Sisters Mariel, Cisely, and Zoe Saldana have their own YouTube channel, Cinestar Pictures, on which they publish videos on a variety of topics designed to make viewers "laugh, learn, cry, and much more." For their series Rosé Roundtable, the sisters invite guests to join them as they sit in front of perfectly plated food (never touching it), taking tiny sips of wine and discussing an agreed-upon topic. In the latest episode, "Being American," Zoe Saldana talks about raising multicultural children, and why it's important to keep them in touch with their roots.

In a 2013 interview with Glamour vertical Glam Belleza Latina, Saldana discussed her Dominican and Puerto Rican heritage, and how she was raised by her parents in Queens, New York, for the first 10 years of her life before going to live with grandparents in the Dominican Republic after her father's sudden death. "I feel like I was raised in a very balanced way," Saldana said. As a first-generation American, she said she's compelled to "maintain the beauty of tradition," and fondly recalls her mother teaching her fables and stories from her homeland. And while she doesn't judge her second- and third-generation friends who don't speak Spanish, she encourages parents to teach their children their native tongue.

In "Being American," Saldana recalls when she and her sisters were growing up, they vowed to teach their kids Spanish, but ironically, they'd tell each other, "We’re gonna speak Spanish," not "Vamos a hablar español." She realizes now that they were more comfortable speaking English, in part, because in her home, Spanish was primarily reserved for scolding, lecturing, or otherwise serious conversation, a mistake she learned not to repeat with her twin toddlers, Cy and Bowie, who she's raising with her husband, Italian artist Marco Perego.

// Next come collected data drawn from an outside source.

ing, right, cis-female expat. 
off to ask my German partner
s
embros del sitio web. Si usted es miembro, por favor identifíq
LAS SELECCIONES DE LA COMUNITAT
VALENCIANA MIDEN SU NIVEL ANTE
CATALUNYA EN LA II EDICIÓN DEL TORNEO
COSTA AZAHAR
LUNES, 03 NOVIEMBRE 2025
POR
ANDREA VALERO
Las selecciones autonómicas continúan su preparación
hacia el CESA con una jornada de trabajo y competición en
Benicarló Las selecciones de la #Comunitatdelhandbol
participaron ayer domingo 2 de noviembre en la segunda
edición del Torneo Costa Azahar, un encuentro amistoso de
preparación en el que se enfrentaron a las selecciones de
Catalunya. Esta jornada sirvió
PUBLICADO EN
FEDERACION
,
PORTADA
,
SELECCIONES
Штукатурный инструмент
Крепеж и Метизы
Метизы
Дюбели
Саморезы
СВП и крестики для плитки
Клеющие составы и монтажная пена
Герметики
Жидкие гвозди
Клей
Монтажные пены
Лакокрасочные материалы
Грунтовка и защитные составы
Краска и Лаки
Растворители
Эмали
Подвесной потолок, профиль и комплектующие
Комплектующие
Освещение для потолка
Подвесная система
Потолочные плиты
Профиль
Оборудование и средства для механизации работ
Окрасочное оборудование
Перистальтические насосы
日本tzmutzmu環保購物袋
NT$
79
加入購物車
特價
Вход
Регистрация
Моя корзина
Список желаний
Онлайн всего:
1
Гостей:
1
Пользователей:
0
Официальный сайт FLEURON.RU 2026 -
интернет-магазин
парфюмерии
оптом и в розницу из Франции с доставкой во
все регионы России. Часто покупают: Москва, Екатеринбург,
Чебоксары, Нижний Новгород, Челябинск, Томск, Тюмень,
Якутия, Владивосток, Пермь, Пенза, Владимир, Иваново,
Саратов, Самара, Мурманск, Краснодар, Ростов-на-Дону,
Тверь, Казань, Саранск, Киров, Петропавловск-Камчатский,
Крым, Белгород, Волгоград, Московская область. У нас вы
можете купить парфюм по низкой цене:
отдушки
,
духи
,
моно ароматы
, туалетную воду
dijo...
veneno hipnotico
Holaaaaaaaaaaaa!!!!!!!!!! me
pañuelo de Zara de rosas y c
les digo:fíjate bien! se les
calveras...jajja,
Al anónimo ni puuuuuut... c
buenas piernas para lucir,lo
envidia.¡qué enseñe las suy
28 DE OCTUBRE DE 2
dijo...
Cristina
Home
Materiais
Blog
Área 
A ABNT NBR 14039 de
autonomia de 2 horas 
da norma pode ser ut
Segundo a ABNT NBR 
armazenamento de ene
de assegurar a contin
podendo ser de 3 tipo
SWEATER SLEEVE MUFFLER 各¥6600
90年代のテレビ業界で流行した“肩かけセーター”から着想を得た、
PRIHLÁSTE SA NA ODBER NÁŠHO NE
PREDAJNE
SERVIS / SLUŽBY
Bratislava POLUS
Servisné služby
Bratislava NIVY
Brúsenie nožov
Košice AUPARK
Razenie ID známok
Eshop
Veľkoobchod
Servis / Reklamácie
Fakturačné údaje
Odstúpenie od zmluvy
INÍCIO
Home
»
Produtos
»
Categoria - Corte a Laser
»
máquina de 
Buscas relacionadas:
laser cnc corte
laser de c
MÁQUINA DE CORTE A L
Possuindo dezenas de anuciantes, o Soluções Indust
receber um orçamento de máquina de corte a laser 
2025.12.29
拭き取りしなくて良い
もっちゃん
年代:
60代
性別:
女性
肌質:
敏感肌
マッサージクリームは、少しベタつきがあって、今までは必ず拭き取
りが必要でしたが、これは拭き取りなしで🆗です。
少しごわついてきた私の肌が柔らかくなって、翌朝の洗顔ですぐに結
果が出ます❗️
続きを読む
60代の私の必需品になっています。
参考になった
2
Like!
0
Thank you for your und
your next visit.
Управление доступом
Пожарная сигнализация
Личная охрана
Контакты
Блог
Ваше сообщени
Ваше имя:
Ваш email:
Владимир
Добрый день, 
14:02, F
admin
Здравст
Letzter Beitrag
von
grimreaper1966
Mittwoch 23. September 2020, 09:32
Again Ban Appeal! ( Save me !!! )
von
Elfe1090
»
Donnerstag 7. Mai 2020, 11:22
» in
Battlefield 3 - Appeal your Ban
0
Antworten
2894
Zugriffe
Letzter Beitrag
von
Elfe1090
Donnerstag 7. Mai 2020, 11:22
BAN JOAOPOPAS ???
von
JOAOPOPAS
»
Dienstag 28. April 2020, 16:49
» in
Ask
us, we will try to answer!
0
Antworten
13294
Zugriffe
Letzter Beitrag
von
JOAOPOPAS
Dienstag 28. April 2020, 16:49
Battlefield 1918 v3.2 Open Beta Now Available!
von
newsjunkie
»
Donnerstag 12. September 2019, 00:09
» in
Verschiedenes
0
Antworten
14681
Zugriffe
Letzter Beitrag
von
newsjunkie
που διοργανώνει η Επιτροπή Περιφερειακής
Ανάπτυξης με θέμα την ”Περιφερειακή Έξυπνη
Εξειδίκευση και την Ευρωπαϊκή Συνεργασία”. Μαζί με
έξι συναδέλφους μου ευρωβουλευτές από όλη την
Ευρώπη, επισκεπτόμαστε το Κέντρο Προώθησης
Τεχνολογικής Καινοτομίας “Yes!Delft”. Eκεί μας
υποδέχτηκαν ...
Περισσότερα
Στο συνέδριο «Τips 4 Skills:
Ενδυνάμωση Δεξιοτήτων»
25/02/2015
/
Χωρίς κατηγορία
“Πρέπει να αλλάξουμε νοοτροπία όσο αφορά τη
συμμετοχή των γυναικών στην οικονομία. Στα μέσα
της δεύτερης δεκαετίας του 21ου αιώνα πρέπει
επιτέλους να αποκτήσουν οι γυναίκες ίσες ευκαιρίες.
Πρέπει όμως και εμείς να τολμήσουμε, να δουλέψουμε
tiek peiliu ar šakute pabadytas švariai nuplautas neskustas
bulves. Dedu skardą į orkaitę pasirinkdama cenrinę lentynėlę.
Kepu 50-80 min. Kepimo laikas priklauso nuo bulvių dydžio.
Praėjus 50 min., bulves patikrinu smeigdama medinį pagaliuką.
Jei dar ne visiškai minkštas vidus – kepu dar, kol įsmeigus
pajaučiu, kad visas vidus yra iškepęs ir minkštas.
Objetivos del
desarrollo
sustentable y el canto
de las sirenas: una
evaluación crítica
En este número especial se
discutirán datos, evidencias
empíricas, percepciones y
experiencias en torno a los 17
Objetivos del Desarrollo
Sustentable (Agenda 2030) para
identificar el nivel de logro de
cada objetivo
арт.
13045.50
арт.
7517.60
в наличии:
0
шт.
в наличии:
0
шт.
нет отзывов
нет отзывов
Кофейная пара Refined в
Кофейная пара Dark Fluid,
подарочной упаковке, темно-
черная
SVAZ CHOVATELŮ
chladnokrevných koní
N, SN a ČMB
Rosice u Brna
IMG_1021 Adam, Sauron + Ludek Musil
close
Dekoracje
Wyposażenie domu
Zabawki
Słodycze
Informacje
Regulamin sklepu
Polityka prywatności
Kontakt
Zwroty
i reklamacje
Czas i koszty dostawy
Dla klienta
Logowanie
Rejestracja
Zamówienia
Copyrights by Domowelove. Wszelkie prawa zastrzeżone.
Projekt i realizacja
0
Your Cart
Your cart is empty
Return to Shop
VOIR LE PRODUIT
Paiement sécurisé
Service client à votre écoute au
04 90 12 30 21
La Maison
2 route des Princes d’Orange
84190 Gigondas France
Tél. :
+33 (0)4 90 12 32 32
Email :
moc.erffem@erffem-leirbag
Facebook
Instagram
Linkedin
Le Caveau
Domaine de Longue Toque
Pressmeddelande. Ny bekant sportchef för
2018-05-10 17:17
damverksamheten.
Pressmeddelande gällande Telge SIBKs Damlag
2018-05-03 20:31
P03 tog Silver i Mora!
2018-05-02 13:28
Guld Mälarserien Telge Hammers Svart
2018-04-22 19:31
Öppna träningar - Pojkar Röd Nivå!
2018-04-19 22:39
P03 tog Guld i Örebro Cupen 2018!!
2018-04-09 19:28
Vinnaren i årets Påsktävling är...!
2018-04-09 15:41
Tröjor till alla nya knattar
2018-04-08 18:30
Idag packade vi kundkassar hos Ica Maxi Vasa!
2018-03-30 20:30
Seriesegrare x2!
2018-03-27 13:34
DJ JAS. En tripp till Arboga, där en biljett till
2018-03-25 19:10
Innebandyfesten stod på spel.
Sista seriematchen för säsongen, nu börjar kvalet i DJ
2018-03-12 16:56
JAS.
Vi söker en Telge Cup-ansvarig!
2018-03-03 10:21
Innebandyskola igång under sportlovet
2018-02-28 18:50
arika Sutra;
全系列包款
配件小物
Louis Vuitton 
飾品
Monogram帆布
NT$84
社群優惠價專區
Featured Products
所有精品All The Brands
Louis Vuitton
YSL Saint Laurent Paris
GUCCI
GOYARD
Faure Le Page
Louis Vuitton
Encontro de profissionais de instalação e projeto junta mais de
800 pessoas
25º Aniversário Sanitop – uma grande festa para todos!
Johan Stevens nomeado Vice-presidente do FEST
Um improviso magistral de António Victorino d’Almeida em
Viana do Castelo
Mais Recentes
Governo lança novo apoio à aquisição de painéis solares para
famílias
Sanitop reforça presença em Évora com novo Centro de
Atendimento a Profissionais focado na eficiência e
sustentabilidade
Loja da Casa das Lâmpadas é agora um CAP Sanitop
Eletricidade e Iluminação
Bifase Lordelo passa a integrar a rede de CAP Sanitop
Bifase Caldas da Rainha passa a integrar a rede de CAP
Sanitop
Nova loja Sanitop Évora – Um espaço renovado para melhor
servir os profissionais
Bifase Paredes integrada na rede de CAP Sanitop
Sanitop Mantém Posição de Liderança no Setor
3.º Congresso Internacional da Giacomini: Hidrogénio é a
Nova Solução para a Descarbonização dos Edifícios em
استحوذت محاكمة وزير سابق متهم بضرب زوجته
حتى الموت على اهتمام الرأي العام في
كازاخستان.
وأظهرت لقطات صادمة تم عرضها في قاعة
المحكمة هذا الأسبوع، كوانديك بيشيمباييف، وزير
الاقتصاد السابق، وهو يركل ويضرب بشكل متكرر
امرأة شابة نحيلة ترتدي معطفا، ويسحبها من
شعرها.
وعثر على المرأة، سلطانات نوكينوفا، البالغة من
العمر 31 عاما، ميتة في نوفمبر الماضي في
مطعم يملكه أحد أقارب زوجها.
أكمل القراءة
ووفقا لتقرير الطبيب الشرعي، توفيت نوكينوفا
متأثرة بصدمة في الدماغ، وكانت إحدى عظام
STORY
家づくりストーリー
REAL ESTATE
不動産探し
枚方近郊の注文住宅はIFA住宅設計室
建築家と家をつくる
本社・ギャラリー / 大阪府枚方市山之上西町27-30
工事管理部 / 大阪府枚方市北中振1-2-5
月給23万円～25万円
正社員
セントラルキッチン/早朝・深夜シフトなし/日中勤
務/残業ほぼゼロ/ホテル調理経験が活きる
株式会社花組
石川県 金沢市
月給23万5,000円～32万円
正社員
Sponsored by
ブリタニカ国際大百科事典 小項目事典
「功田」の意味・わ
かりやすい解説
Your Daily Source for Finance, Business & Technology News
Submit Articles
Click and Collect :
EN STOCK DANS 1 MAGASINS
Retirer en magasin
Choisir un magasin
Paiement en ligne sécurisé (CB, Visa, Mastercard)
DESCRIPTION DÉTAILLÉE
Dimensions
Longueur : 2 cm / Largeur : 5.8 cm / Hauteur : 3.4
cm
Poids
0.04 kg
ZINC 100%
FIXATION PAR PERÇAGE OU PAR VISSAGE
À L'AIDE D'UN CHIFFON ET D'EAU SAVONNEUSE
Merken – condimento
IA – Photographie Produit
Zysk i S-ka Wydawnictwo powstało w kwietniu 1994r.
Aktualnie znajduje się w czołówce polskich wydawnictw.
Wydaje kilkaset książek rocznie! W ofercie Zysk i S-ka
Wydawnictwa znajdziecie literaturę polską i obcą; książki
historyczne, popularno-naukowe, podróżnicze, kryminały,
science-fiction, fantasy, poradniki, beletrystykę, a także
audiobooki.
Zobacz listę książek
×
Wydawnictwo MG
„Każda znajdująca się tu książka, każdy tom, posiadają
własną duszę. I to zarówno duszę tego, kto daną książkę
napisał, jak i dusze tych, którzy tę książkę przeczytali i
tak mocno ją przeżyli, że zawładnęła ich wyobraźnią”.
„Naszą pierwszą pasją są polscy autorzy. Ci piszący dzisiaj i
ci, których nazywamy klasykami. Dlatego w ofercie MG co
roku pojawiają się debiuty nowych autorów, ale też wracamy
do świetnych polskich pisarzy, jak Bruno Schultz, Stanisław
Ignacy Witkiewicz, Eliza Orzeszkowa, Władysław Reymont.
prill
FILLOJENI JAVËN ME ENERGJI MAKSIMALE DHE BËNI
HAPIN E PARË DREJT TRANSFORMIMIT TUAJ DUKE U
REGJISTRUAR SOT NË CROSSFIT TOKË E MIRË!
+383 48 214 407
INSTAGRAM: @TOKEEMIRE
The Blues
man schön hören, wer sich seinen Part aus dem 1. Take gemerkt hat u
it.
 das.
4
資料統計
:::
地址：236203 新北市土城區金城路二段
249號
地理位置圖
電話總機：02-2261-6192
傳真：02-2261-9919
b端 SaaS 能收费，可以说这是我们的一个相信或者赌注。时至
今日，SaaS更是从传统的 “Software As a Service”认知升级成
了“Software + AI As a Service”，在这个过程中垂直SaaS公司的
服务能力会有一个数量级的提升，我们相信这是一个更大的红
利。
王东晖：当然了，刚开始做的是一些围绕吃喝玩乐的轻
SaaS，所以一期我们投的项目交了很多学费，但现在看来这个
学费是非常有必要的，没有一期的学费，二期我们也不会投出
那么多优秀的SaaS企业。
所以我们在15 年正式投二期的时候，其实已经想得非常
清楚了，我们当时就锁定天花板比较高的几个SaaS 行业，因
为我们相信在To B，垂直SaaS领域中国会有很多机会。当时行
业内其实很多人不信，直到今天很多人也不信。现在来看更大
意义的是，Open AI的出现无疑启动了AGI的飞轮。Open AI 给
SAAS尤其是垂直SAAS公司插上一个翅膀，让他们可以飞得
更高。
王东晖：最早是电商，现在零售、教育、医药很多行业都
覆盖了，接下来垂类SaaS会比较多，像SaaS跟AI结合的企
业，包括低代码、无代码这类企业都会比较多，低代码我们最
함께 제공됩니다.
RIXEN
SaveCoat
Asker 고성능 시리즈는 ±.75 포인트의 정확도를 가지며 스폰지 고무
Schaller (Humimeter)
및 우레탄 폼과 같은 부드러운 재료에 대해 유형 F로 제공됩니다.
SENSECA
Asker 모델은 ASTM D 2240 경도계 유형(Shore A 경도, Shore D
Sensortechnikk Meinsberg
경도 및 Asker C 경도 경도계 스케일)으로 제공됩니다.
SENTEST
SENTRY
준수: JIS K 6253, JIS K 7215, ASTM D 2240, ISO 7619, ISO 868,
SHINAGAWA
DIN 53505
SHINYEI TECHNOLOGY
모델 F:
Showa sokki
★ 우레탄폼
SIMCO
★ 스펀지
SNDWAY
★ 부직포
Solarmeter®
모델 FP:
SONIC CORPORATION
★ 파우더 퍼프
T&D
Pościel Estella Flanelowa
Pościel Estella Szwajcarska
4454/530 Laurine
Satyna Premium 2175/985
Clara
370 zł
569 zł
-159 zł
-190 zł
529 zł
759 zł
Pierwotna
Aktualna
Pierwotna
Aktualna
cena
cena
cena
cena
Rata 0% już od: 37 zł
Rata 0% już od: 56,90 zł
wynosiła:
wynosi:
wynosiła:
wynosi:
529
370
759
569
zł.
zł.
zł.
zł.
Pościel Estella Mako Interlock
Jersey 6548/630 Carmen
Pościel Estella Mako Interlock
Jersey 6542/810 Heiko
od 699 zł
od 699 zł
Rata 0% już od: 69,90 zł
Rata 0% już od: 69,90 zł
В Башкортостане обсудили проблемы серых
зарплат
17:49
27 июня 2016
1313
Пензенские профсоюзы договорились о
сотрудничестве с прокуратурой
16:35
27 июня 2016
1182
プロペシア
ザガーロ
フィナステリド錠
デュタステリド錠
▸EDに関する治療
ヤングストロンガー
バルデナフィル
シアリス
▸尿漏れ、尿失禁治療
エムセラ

Saldana tells another anecdote from her youth, in which she reminisces about the 10 doors she'd pass in the hallway of her apartment building every day, and how each family was from a different country, and she could distinctly smell the different spices each neighbor would use to cook their dinners. "You were smelling Bombay – you know what I'm saying? – then you were smelling Pakistan, and then you were smelling Puerto Rico, and then you were smelling Italy." Raising her children with connections to their roots is not only important to her so that they can bond with their grandparents, but "so that they can create some kind of empathy for human beings that do not look like them, and do not sound like them, and do not smell like them." Sounds like those boys are going to turn out very well-rounded.